Lucinda Nelson, PhD Candidate | Queensland University of Technology

Lucinda’s PhD project examines the way misogyny manifests in ordinary, everyday language in discourses around gender-based violence on social media platforms. She is looking at the response to the Depp v Heard defamation trial as a case study. Lucinda is particularly interested in the ways that notions of due process and rational debate are used to mask and deny misogynistic beliefs and behaviours.

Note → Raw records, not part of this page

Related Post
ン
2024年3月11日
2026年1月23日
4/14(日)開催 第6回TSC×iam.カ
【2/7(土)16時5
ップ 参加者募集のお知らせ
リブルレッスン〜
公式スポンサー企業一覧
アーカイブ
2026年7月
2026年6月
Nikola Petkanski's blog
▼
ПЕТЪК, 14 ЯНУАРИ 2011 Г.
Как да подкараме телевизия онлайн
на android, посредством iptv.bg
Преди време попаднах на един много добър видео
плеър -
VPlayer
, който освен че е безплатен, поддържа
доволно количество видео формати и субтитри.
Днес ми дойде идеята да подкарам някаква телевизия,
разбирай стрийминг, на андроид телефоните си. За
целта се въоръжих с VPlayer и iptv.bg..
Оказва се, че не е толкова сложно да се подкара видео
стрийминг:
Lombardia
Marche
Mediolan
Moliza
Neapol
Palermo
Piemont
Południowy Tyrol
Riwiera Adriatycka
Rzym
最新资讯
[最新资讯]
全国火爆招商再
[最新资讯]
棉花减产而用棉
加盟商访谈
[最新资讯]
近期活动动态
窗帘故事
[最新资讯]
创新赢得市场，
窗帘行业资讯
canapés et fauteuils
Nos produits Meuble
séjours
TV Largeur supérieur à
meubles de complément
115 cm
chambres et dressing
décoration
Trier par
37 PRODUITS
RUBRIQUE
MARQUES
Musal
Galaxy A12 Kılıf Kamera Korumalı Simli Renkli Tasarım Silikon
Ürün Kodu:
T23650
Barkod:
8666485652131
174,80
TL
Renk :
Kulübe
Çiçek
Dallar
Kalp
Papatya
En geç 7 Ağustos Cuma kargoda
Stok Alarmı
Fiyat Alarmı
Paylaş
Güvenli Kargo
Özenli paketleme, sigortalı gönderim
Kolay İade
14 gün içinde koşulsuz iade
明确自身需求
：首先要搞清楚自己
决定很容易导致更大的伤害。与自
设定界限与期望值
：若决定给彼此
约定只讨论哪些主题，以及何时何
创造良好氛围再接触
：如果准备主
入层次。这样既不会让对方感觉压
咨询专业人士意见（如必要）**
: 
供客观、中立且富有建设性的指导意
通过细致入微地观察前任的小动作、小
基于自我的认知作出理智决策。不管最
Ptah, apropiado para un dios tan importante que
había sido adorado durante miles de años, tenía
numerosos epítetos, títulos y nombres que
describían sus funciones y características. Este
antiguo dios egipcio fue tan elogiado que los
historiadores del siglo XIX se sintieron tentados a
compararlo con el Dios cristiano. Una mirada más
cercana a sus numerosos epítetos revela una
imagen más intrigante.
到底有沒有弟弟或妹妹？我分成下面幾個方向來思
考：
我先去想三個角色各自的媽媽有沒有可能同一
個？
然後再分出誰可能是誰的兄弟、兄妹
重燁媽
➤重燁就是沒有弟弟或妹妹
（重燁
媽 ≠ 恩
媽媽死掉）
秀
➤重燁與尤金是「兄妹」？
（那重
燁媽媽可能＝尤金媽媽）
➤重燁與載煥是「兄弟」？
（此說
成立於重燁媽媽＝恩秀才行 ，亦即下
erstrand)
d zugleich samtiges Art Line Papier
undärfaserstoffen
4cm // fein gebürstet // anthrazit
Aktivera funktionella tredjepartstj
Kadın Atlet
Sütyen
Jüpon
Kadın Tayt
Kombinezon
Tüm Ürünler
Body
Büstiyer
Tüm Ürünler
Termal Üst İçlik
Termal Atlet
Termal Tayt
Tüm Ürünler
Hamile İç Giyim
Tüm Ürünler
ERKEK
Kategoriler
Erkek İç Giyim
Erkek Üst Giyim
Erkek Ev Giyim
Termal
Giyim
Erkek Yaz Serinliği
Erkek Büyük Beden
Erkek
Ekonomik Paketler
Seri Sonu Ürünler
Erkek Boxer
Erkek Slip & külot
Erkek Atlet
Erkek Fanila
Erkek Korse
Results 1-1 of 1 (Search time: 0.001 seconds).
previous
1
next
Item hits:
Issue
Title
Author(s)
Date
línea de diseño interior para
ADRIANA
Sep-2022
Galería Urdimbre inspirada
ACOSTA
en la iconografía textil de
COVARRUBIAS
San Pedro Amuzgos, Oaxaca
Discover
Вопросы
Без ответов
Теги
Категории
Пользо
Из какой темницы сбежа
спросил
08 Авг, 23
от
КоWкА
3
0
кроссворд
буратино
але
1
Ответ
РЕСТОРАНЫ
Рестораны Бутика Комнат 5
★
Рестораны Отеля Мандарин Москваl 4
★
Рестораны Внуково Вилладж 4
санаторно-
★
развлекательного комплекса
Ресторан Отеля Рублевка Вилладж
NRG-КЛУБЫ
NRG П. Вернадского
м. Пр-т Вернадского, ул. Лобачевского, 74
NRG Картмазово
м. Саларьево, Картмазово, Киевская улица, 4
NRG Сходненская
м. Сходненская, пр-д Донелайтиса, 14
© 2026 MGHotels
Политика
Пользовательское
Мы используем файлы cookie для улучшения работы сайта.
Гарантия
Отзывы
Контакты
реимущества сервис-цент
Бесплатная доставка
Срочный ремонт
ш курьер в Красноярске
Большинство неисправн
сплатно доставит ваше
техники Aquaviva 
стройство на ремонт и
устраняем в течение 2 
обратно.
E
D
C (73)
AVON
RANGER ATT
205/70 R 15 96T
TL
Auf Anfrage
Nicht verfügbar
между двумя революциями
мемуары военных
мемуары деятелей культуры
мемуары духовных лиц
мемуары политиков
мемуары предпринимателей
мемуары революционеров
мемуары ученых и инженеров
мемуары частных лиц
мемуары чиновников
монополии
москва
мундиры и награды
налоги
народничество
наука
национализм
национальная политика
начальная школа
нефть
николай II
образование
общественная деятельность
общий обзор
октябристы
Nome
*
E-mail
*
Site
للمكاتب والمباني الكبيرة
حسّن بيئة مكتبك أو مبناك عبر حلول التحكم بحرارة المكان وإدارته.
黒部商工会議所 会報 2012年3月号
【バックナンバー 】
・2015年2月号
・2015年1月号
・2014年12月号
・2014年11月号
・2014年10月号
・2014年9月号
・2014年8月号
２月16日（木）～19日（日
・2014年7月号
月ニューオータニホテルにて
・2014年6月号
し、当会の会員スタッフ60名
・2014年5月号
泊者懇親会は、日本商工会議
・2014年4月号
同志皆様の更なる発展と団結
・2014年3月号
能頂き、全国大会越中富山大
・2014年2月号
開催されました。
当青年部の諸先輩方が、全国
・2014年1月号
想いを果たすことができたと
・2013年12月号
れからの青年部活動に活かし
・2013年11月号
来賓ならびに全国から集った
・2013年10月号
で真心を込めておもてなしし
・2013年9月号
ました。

Dr Thao Phan, Research Fellow | Monash University

Thao Phan is a feminist technoscience researcher who specialises in the study of gender and race in algorithmic culture.

Recent Publications
Amazon Echo and the Aesethetics of Whiteness (Winner of the 2019 Nicholas C. Mullins Award and Australian Women and Gender Studies Most Distinguished Paper Award)
The Materiality of the Digital and the Gendered Voice of Siri
Programming gender: surveillance, identity, and paranoia in Ex Machina

Recent and Upcoming Presentations
Thao recently gave the closing lecture Listening to Misrecognition as part of the Data Relations summer school at the Australian Centre for Contemporary Art.

Thao is also giving talks in April at the UQ Fitter, Happier, more Productive symposium and the ADM+S Automated Space workshop.

Cecily Klim, PhD Candidate | UNSW Sydney

Cecily Klim (she/her) is a CoE ADM+S PhD student at UNSW under the supervision of Professor Deborah Lupton. She has a BA(Hons) in Sustainable Development from The University of Edinburgh, and an MA in Visual Anthropology and MSc in Social Research, both from Goldsmiths College, University of London. Her academic background has provided a springboard from which to explore STS, feminist theory, and the sociology of health with an interdisciplinary and future-oriented logic. Cecily is particularly interested in the politics of representation and, having worked with film, sound, storytelling, and arts workshops, she is dedicated to the use and development of creative and arts-based methods for social research and public engagement.